Simone choked on her words then and covered her face with the photograph, and Markie’s eyes overflowed as she rushed to the window and put her arms around the older woman.

“I’m sorry,” Markie said. “Oh my God, Simone. I am so, so sorry.”

They embraced for a time, until Simone withdrew herself from Markie’s arms and drew a fingertip under each eye, wiping her tears.

“I am okay,” she said. “Thank you. But I am . . . I have made peace about this, as one must, in order to live. If you remain bitter after so many years, you will . . .” She made a circular motion with her hand, the same kind Angeline had made so many times when searching for a word in English. “I can now talk about it without wanting to commit a crime against another person. Many other people.

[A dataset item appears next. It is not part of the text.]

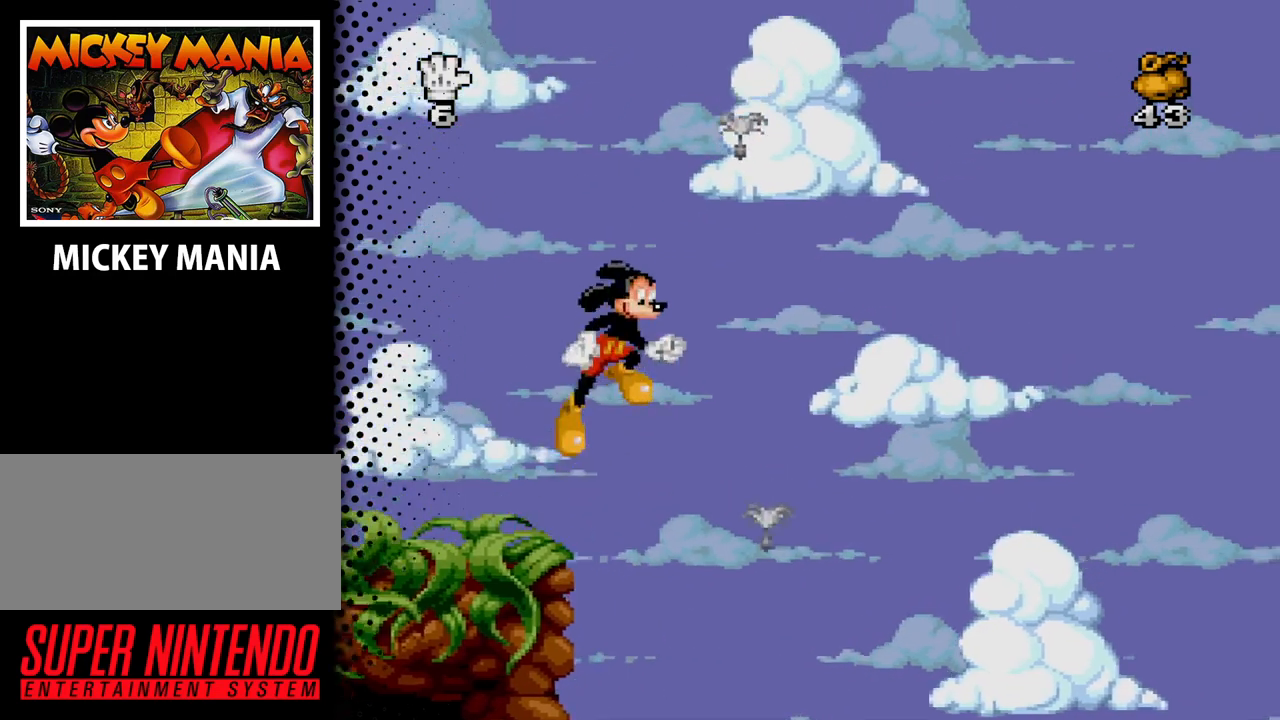
{"buttons": ["B", "DPAD_RIGHT"], "events": []}
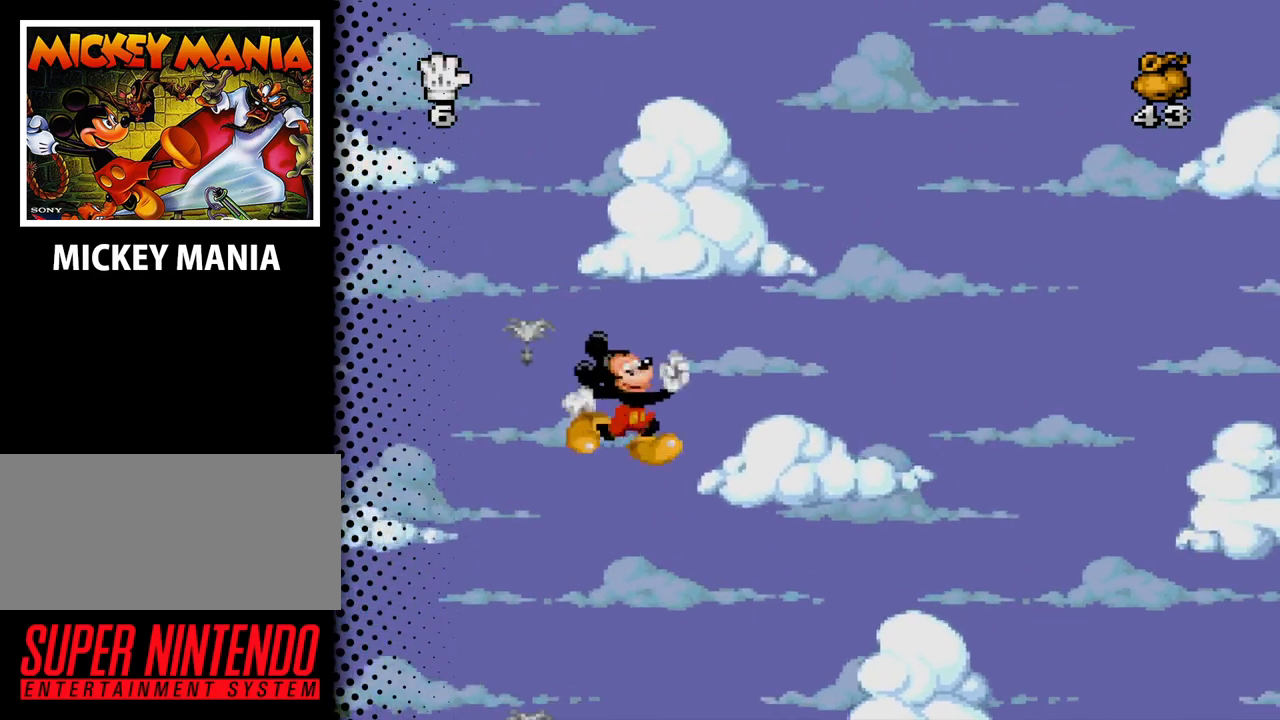
{"buttons": ["B", "DPAD_RIGHT"], "events": [[200, "B", "up"], [500, "B", "down"]]}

This is progress.”

“What a dreadful, dreadful thing for you to have gone through,” Markie said. “When you were only children.”

Simone looked out the window again, at what was left of her sister’s house. “Och,” she whispered to the glass. “We were never children.”

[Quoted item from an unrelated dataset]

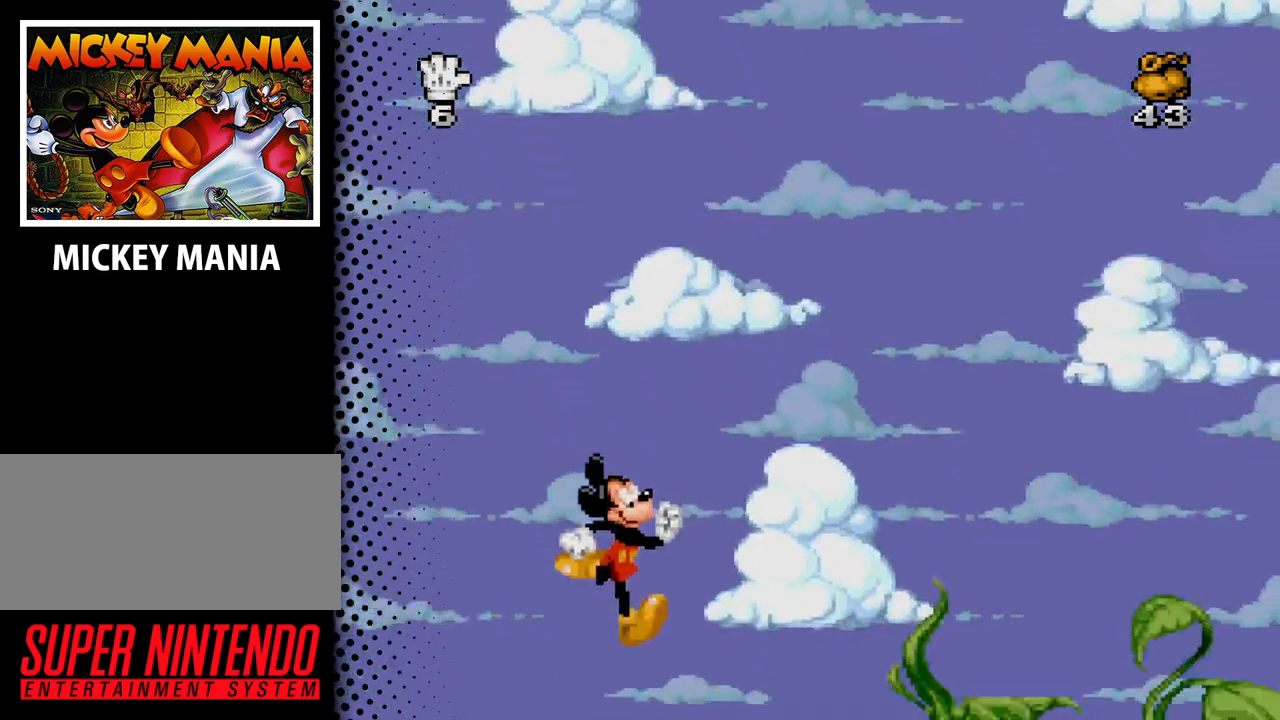
{"buttons": ["B", "DPAD_RIGHT"], "events": []}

She stood quietly for some time, and then she gestured to the love seat, and they returned there together, Simone staring at the photograph of the four children, lost in thought, Markie’s mind swirling with questions, guesses, wishes. She hoped the twins and their parents had timed it just right, arriving in the south of France while traffic was still allowed out of the ports. That they had managed to get on a ship and sail to Cuba, then to the United States, like so many she had read about.

“They hid us,” Simone said. She had been quiet so long that the sound of her voice startled Markie. “There is a town in France, in the Haute-Loire department, in what was the unoccupied region. Le Chambon-sur-Lignon, it is called. It was a town full of Protestants who made it their purpose to hide Jews. Quite an extraordinary thing, non?

“Such a risk to them, and still they did this. And not because we were their neighbors, their friends. The people who came to this town, seeking help—people like Angeline and me and our parents—were strangers, from other parts of France or from Germany. Yet without a question, the townspeople said yes, we will help you.

“Many, they smuggled into Switzerland, after making false papers for them. What a chance they took, breaking the laws this way, to help those people escape. Others, they hid until the liberation. Five thousand in all, it is thought, were saved by the brave people of this single town. Mostly children. Imagine! Five thousand! C’est incroyable!” Simone clucked in amazement.